A reaproximação Brasil-EUA

O gesto do presidente eleito Jair Bolsonaro de bater continência para o chefe do Conselho de Segurança Nacional dos EUA, John Bolton, não deve ser super-valorizado nem ignorado. Gestos importam. Enquanto as palavras passam por um cálculo intelectual, os gestos estão mais diretamente relacionados à esfera emocional. Por isso, tendem a ser considerados mais espontâneos e verdadeiros.

A continência teve um ar mais descontraído do que formal, assim como o ambiente do encontro de uma hora, na casa do presidente eleito. Bolton, por sinal, não retribuiu, até porque não é militar. Durante a Guerra do Vietnã, ele se alistou na Guarda Nacional, e depois entrou para a reserva do Exército — dois artifícios usados na época para evitar a convocação.

Com a continência, Bolsonaro sublinhou o fato de que um dos principais temas do encontro era a segurança na região — principalmente, a crise na Venezuela. E de que ali estava reunida, como observaria Bolton mais tarde, “a equipe de segurança nacional” do presidente eleito: os futuros ministros da Defesa, do Gabinete de Segurança Institucional e das Relações Exteriores.

Depois da reunião, Bolsonaro enfatizou: “Vai ser difícil tirar a Venezuela da situação em que se encontra, mas nós aqui faremos o possível pelas vias legais e pacíficas”. Entretanto, há precedentes, tanto da parte do governo de Donald Trump quanto do entorno do presidente eleito, incluindo seu filho Eduardo Bolsonaro, deputado federal, de cogitar usar a força para apear os chavistas do poder.

Livrar os venezuelanos da repressão autoritária e do flagelo humanitário a que estão submetidos é um desejo de todo observador que tenha alguma sensibilidade humana e não esteja cego pela ideologia. E a Venezuela é, sem dúvida, o principal fator de instabilidade da região. 

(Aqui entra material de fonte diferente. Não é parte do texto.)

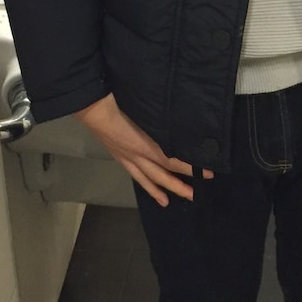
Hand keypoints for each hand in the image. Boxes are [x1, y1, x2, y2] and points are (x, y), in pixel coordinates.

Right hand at [74, 94, 212, 205]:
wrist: (93, 106)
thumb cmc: (119, 101)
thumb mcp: (145, 109)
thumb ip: (161, 118)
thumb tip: (180, 121)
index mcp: (144, 144)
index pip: (171, 160)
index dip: (190, 168)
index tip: (208, 171)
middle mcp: (137, 154)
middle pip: (162, 174)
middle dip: (179, 185)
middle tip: (195, 194)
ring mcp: (127, 157)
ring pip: (148, 179)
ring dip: (162, 190)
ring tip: (172, 200)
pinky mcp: (120, 156)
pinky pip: (135, 174)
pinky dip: (145, 184)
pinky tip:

Mas alimentar as suspeitas de que outros países estejam tramando uma intervenção militar reforça a posição dos chavistas, que justificam sua inépcia econômica e brutalidade contra a oposição argumentando que a Venezuela é alvo de “guerra econômica” e “imperialismo”.

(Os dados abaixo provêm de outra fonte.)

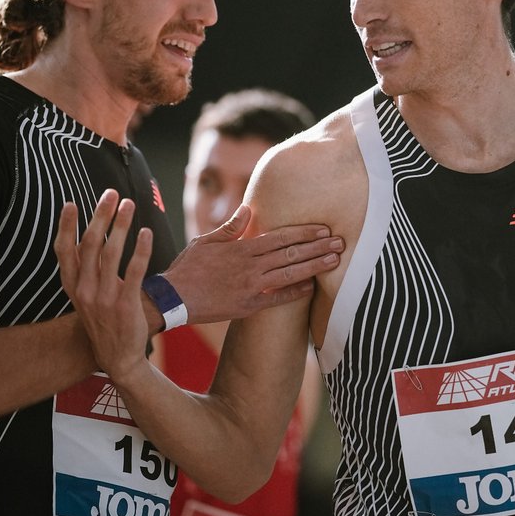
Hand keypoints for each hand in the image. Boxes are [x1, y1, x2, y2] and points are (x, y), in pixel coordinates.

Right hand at [55, 190, 152, 380]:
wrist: (119, 358)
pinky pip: (134, 271)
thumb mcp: (86, 296)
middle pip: (90, 245)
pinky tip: (147, 232)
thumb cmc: (105, 321)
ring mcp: (104, 298)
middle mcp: (84, 290)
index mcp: (73, 286)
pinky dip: (140, 249)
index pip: (64, 252)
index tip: (70, 204)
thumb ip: (86, 271)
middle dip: (100, 216)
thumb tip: (92, 238)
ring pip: (111, 253)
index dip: (65, 227)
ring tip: (129, 205)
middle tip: (110, 194)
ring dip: (121, 225)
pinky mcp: (125, 304)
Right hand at [162, 204, 341, 323]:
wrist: (173, 300)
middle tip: (341, 243)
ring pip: (290, 273)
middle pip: (291, 253)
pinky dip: (296, 293)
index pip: (280, 236)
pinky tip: (313, 287)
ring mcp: (251, 287)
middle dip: (318, 247)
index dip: (304, 232)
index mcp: (242, 248)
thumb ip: (230, 228)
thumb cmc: (188, 268)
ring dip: (314, 266)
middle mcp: (251, 266)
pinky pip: (278, 299)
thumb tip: (249, 209)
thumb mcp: (205, 242)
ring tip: (335, 261)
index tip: (323, 229)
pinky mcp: (249, 306)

Os oposicionistas venezuelanos pedem que a comunidade internacional pressione politicamente o regime e adote sanções individuais contra seus dirigentes — coisa que o Brasil tem recusado, e deve fazer. Mas não lance mão de embargo comercial nem muito menos fale em ação militar.

Durante a semana, Eduardo Bolsonaro foi recebido por pessoas influentes no governo Trump, incluindo seu genro e conselheiro Jared Kushner, os senadores republicanos Ted Cruz e Marco Rubio e secretários-adjuntos de Estado e do Tesouro. Em outro gesto significativo, o deputado se deixou fotografar com um boné da campanha da reeleição de Trump em 2020, e os dizeres “América Primeiro”.

O futuro governo brasileiro não pode esquecer que os democratas recuperaram a maioria na Câmara dos Deputados e disputarão a eleição presidencial em 2020. Em política externa, aproximar-se de um país não implica aliar-se ao governo local. O PT cometeu o mesmo erro, em relação à Venezuela.

Thomas Shannon, ex-embaixador americano em Brasília, reconheceu na quinta-feira, durante seminário no Instituto FHC, que Trump dá importância à chance de estreitar a cooperação com o Brasil. O fato de Bolton ter passado pelo Rio para se encontrar com Bolsonaro, a caminho da reunião do G-20 em Buenos Aires, é prova disso.

Além da Venezuela, outra frente importante é a pressão para que a China obedeça às regras do comércio e da propriedade intelectual. Há interesses comuns, e uma pauta bilateral carregada de questões a serem negociadas, no comércio e nos investimentos.

Para que essa aproximação seja produtiva, é preciso que a Casa Branca valorize e leve a sério o Palácio do Planalto. E nisso os gestos contarão tanto quanto as palavras.